---- Data in this exercise
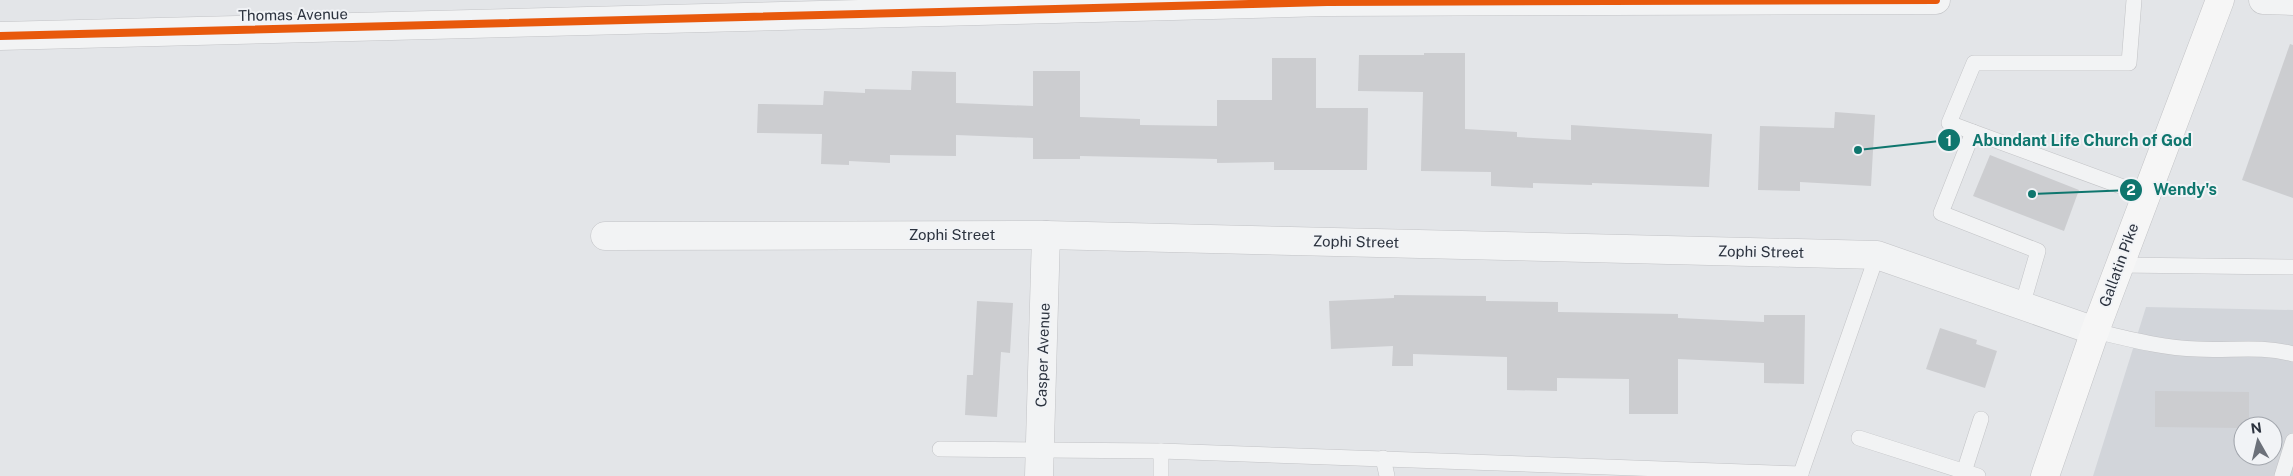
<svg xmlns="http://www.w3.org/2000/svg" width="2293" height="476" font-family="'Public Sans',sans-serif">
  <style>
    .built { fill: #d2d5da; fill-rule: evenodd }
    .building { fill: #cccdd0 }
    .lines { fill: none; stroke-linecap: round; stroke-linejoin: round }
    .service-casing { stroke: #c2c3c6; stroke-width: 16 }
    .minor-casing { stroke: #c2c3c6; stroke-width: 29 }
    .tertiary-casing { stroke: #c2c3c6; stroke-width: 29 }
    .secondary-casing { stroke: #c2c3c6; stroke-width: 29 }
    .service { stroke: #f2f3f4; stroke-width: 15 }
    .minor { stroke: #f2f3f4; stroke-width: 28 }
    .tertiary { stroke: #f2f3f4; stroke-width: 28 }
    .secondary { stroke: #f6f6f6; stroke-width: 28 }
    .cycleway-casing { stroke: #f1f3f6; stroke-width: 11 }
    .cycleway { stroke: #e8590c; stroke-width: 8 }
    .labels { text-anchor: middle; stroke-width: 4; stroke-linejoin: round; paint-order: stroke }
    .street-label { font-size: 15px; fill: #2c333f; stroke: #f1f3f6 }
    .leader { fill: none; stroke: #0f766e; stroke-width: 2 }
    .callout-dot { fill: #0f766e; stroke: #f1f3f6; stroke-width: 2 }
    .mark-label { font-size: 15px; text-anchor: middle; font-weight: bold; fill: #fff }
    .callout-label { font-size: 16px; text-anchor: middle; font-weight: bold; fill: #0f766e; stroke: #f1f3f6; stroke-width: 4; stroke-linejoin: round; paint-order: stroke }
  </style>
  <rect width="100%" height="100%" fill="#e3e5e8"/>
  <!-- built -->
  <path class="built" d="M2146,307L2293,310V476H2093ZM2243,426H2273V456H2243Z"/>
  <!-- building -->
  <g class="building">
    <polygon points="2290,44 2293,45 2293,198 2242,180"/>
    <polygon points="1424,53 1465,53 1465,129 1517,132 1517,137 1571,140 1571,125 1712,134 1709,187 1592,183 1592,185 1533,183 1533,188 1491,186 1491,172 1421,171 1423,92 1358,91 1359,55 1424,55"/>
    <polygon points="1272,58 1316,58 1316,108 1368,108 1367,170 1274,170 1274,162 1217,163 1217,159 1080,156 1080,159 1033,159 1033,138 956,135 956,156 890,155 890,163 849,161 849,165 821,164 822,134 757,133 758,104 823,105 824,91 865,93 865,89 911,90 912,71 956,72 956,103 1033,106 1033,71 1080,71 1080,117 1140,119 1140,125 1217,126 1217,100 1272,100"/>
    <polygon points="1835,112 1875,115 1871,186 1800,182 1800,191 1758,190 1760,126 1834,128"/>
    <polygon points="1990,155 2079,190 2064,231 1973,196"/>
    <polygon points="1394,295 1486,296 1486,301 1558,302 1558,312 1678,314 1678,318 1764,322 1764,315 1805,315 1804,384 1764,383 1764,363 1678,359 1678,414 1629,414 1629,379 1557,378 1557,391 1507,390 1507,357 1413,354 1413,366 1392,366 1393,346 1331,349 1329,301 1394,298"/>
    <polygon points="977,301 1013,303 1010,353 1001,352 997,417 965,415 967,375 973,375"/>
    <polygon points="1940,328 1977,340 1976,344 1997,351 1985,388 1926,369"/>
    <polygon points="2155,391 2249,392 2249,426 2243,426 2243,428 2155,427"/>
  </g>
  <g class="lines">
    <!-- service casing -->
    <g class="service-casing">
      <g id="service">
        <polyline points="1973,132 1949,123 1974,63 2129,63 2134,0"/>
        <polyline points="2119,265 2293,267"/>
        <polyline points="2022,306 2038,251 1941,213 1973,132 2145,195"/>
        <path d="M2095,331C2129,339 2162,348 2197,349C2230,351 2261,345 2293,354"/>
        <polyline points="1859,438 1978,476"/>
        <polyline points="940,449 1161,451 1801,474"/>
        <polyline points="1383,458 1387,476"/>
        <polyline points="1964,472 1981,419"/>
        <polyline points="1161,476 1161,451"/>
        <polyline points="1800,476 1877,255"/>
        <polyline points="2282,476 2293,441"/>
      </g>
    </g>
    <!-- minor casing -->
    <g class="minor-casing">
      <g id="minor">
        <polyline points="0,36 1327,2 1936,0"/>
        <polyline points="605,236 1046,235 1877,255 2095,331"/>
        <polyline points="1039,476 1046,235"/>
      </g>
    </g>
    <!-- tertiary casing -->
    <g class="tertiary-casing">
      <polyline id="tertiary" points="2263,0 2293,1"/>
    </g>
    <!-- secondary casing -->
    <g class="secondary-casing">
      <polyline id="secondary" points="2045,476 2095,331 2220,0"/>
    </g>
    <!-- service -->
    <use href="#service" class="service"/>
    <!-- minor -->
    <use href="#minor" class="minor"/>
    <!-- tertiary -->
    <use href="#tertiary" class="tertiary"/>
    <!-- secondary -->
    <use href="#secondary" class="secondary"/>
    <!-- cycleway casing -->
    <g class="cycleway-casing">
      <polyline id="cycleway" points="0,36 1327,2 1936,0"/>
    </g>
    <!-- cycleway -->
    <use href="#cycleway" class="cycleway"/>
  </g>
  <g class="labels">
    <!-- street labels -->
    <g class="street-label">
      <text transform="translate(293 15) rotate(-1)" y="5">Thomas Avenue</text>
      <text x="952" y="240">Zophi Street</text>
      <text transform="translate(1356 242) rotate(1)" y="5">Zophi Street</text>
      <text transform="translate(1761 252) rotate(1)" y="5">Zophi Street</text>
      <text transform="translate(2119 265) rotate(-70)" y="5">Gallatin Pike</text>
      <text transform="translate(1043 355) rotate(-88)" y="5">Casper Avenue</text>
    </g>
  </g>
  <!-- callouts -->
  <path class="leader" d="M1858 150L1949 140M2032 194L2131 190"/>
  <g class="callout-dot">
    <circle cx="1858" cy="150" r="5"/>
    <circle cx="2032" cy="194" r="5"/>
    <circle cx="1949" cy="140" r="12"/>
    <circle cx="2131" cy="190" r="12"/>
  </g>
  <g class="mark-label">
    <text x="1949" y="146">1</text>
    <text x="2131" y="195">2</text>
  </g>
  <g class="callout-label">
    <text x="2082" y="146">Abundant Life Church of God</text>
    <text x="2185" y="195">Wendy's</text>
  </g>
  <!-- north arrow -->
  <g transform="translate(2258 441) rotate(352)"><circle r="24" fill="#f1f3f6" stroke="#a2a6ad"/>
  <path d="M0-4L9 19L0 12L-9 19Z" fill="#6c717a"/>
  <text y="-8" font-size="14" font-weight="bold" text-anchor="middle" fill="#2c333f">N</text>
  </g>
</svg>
--------
---- Data in this exercise
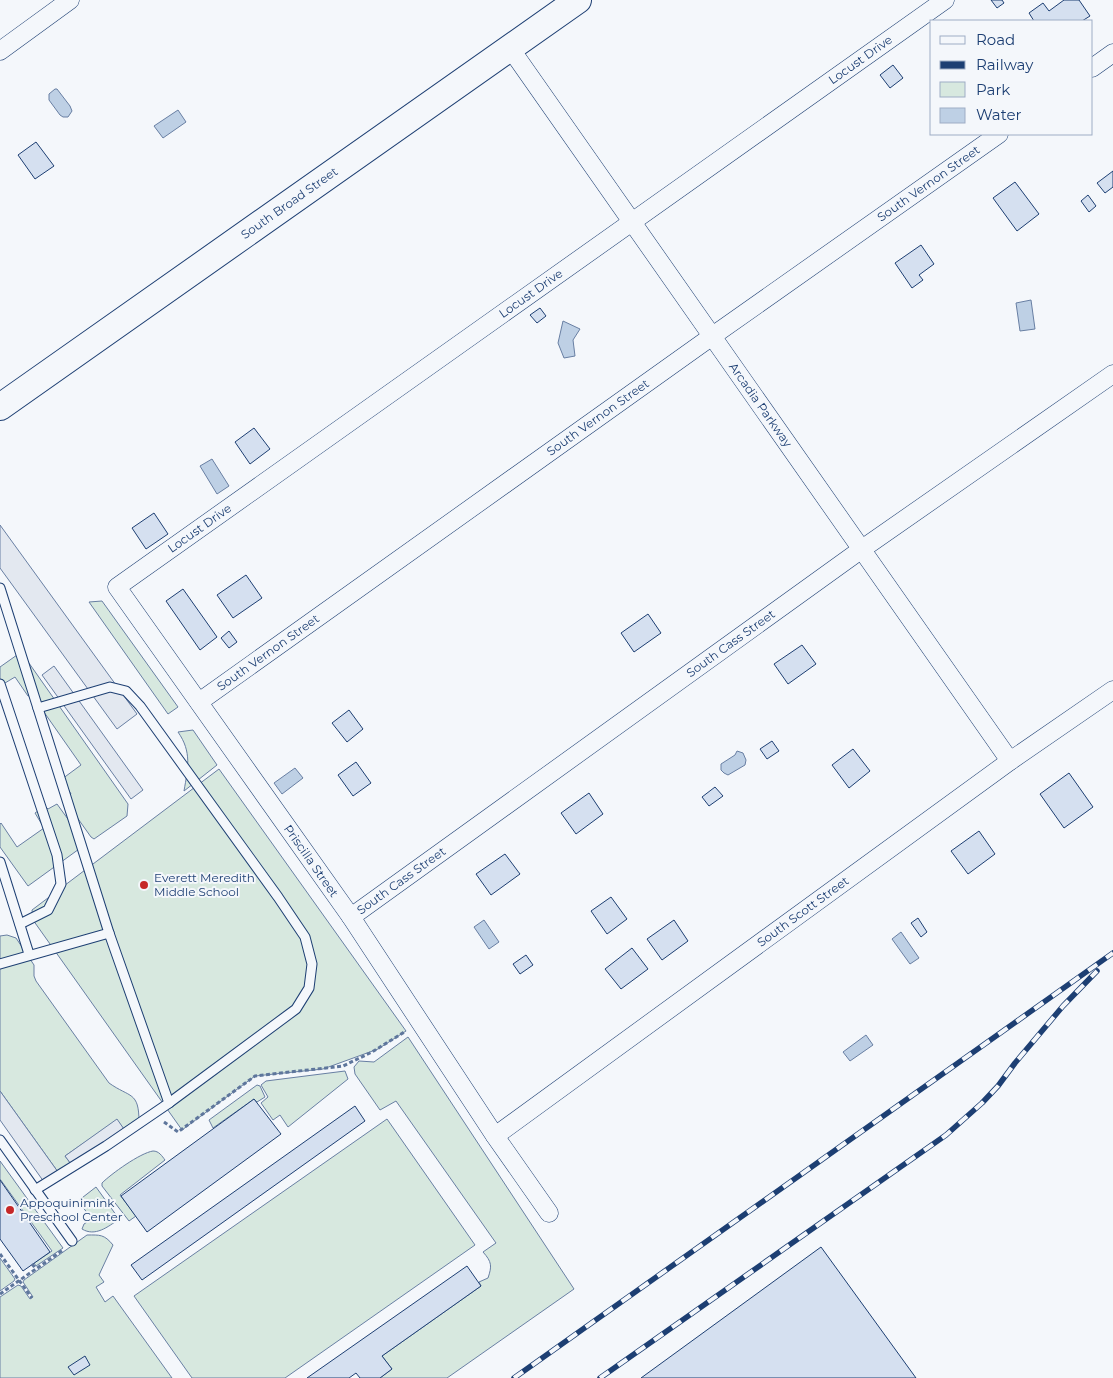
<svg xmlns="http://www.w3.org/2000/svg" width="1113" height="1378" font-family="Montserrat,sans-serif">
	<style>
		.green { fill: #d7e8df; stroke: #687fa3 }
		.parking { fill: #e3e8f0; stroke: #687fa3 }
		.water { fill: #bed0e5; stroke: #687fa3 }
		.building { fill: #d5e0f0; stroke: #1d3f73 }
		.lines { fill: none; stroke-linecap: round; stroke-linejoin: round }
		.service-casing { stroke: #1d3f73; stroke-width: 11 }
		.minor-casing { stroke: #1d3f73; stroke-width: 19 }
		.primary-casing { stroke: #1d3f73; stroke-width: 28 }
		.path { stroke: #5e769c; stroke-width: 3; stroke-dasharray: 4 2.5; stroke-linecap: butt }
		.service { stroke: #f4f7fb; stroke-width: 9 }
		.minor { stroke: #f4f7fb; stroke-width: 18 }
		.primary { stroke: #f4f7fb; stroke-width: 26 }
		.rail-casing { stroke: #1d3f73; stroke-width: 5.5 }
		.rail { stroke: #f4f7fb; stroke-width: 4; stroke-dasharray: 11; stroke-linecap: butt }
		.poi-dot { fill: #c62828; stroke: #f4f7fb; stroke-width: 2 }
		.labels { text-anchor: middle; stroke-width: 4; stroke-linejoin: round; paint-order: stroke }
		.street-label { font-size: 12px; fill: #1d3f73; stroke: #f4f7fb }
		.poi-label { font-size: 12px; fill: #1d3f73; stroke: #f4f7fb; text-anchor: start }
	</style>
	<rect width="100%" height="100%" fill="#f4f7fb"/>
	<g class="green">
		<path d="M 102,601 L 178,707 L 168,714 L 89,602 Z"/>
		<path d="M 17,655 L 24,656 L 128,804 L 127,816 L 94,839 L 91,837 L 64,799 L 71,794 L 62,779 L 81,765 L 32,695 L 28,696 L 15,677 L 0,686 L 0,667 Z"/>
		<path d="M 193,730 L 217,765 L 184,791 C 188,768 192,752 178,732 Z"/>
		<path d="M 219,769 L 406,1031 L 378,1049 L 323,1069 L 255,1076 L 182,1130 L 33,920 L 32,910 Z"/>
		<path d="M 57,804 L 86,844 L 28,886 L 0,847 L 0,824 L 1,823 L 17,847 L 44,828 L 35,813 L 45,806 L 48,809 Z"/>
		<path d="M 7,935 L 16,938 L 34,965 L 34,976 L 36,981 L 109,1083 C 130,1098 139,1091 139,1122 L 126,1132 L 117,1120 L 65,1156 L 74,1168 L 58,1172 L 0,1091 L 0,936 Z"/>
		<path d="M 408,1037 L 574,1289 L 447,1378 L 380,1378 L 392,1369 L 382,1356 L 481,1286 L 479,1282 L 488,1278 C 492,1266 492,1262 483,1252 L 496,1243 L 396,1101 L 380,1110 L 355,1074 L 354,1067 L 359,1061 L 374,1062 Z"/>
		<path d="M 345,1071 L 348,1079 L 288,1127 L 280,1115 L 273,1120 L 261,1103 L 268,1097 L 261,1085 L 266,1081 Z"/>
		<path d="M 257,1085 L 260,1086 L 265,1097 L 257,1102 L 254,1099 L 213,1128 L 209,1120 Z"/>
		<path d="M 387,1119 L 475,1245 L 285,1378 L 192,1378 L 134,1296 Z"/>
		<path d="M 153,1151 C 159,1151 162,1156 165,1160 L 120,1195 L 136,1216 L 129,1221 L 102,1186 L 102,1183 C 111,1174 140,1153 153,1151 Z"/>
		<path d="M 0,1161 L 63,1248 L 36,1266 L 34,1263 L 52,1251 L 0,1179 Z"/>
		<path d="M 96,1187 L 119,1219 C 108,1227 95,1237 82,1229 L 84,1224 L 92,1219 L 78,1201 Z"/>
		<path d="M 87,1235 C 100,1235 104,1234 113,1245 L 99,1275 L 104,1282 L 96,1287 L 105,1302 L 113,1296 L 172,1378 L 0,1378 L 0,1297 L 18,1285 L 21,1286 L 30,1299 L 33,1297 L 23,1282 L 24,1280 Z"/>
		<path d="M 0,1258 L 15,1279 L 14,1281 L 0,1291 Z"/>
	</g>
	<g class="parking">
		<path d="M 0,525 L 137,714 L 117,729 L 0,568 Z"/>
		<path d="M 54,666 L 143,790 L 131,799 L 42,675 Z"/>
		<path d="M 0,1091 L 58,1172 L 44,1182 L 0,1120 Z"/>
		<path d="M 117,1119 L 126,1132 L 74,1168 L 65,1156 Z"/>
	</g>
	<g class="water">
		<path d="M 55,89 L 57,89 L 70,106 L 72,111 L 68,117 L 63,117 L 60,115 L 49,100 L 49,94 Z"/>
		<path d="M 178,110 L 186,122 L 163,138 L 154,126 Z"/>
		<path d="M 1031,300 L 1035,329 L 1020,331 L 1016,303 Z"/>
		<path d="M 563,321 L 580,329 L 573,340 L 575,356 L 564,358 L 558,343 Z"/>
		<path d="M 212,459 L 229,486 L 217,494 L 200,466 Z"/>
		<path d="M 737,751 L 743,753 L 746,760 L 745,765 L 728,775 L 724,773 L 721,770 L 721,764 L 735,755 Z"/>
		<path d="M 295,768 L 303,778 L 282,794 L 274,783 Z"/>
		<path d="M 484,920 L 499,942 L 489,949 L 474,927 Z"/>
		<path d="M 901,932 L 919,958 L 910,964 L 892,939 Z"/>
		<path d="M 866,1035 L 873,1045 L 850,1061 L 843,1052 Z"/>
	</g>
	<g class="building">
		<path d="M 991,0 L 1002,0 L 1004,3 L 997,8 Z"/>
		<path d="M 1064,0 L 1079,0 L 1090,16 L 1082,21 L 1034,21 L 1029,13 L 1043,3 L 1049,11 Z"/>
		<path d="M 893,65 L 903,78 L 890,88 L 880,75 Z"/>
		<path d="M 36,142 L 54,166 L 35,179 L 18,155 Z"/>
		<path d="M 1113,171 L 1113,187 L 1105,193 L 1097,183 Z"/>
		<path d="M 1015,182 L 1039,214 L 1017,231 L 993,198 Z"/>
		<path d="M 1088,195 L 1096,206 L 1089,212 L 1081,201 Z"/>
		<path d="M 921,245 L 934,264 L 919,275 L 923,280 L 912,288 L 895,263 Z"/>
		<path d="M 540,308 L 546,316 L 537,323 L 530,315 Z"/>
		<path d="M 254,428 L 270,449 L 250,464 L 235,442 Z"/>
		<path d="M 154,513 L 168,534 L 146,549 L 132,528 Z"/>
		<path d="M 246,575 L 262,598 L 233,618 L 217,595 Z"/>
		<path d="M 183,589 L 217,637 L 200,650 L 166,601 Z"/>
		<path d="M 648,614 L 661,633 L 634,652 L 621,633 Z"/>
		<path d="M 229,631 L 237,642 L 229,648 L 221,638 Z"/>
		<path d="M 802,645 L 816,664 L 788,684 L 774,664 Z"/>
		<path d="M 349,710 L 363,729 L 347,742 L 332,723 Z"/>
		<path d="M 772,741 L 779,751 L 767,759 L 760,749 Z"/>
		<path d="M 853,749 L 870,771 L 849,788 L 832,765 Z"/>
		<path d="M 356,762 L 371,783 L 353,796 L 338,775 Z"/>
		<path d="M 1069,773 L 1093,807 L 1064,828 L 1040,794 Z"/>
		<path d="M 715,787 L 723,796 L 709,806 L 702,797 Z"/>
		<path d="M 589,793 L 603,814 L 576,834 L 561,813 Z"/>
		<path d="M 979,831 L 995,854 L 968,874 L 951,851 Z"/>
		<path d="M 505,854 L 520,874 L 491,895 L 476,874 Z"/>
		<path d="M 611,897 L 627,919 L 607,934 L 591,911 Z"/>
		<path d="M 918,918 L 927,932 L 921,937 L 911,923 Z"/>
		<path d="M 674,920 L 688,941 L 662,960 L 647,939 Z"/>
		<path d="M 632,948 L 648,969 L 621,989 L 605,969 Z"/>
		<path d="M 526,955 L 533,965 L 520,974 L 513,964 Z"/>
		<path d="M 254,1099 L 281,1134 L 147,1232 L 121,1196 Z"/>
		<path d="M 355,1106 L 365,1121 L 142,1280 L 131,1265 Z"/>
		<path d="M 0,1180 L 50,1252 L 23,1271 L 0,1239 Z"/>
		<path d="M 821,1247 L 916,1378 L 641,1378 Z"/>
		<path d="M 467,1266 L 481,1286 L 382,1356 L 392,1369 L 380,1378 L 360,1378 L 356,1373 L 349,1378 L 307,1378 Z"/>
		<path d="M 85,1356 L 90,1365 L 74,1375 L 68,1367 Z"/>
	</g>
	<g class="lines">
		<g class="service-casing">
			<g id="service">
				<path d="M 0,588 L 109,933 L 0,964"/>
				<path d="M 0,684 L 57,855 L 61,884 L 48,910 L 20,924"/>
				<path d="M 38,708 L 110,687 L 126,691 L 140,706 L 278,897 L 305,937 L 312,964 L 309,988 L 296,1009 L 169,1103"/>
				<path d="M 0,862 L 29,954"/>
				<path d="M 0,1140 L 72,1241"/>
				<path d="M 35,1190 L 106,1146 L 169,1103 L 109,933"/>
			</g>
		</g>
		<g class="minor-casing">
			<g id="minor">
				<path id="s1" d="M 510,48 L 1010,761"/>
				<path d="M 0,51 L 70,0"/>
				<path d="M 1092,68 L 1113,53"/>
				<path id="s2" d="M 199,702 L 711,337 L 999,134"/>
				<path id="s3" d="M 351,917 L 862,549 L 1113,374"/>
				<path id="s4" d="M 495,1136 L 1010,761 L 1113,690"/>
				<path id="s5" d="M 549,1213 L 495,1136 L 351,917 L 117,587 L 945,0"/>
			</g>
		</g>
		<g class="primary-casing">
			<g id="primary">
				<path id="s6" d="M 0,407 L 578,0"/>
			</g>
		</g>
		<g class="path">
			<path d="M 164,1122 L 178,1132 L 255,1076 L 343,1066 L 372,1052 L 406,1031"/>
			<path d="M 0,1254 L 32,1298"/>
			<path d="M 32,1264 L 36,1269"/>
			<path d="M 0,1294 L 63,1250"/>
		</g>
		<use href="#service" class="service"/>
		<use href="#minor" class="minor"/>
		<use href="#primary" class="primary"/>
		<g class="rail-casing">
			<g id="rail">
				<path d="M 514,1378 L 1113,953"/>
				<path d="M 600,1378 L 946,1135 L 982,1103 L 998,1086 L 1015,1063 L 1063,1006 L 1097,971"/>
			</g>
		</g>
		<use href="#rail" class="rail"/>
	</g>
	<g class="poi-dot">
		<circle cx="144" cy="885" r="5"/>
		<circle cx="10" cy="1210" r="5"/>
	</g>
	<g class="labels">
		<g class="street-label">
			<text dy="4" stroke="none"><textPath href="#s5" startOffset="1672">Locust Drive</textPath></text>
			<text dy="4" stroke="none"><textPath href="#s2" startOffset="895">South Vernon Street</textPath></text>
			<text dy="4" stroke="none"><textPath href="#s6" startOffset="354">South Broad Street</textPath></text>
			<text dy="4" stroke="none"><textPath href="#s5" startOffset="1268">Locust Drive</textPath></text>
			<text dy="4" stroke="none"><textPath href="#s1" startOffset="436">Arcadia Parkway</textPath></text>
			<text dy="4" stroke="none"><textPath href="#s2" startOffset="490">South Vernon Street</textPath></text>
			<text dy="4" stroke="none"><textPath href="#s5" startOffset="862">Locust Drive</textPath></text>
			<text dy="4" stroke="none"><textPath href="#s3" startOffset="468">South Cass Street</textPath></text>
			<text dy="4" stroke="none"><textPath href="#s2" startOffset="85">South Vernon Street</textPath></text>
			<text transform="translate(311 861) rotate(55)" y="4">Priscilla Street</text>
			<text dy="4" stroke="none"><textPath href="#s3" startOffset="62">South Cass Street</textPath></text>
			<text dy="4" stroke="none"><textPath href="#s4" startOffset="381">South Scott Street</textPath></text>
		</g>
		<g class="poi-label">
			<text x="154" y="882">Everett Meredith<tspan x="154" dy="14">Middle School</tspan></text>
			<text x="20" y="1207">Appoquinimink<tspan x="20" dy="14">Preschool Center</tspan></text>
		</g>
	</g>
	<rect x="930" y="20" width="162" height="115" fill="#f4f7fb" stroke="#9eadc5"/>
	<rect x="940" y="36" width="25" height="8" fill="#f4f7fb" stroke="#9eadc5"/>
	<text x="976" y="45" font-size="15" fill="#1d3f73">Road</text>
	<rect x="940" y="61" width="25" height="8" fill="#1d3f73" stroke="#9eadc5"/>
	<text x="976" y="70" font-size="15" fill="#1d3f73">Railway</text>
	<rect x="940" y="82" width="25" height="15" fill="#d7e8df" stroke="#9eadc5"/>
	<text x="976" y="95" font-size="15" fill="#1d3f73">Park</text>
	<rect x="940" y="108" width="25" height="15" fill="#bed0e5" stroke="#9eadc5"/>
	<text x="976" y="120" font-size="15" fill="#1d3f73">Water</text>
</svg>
--------
__Brief__
Write only the number of lines in the material above where the string "serif" occurs.

__Your solution__
2